Der Autodidakt begann seine musikalische Laufbahn 1907 als Bratschist verschiedener Orchester in seiner Heimatstadt Berlin. Auch als Dirigent fasste Scherchen früh Fuß und debütierte 1912 mit Werken Arnold Schönbergs (1874–1951) auf einer gemeinsam mit Schönberg unternommenen Tournee. Bereits 1913 führte Scherchen 22‑jährig mit den Berliner Philharmonikern Bruckners Neunte Symphonie auf.
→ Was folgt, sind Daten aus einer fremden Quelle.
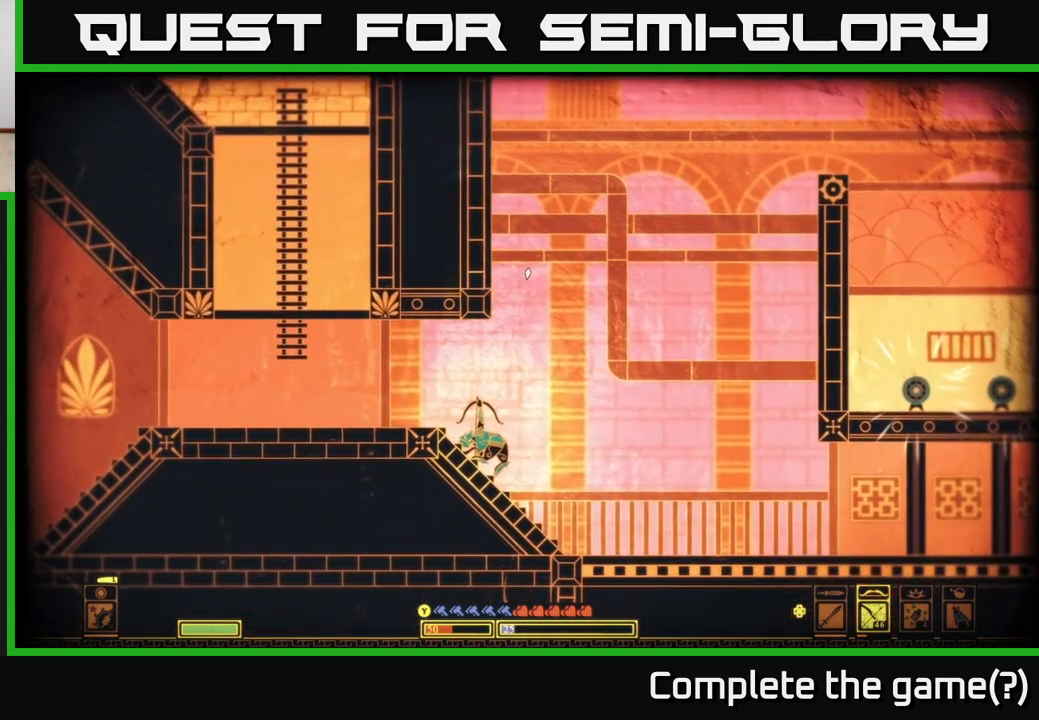
{"buttons": [], "left_stick": "center", "right_stick": "up-right", "events": [[83, "R2", "up"]]}
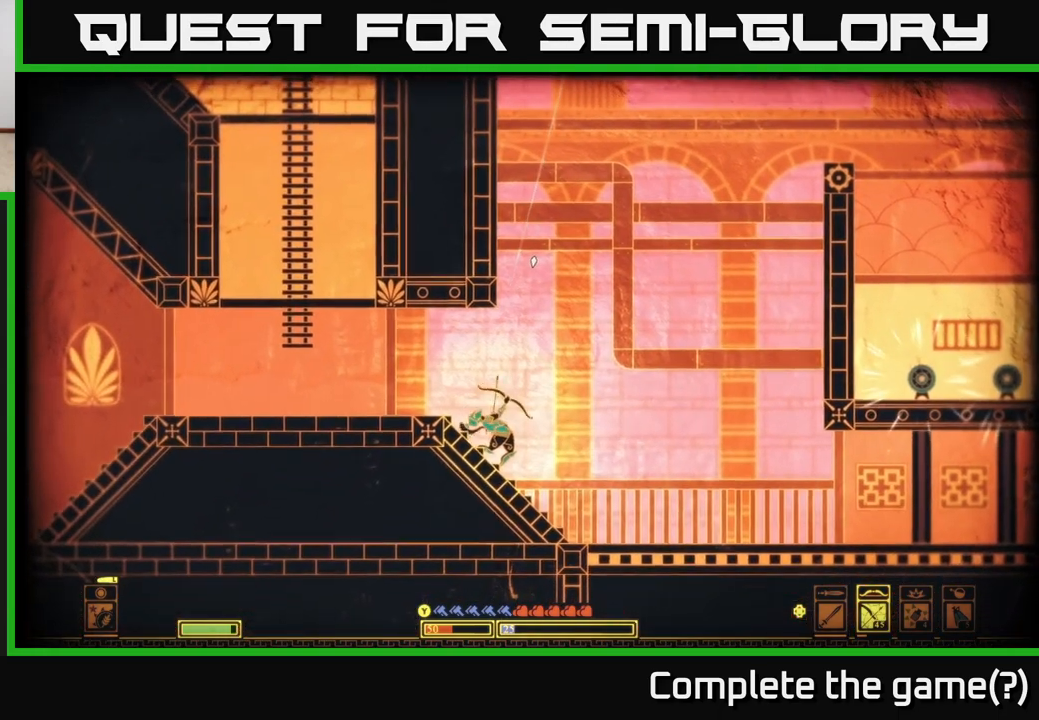
{"buttons": [], "left_stick": "center", "right_stick": "up-right", "events": []}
Während des Ersten Weltkrieges in Russland interniert, kehrte Scherchen 1918 nach Berlin zurück und gründete dort zusammen mit Herbert Graf die Musikzeitschrift Melos. In den folgenden Jahrzehnten war er in Leipzig, Frankfurt am Main, Winterthur und Königsberg (Kaliningrad/RUS) tätig. Die NS-Zeit (Nationalsozialismus) verbrachte Scherchen im Exil und kehrte erst 1946, aber nicht mehr dauerhaft, nach Deutschland zurück.

Der Triumph des Geistes über die Musik steht im Mittelpunkt von Scherchens Philosophie der Orchesterleitung (Blaukopf, S. 135). Seinem Credo, wonach Musik zuerst geistig erfasst werden muss, bevor man an die tatsächliche Ausübung gehen kann, blieb er, trotz aller Kritik auch anderer Dirigenten, zeitlebens treu. Kritik erntete er auch für seinen Vergleich des Orchesters mit einer Menschenorgel, die vom Dirigenten bespielt wird. Eindrücklich schilderte er seine Vorstellungen in seinem Lehrbuch des Dirigierens (1929).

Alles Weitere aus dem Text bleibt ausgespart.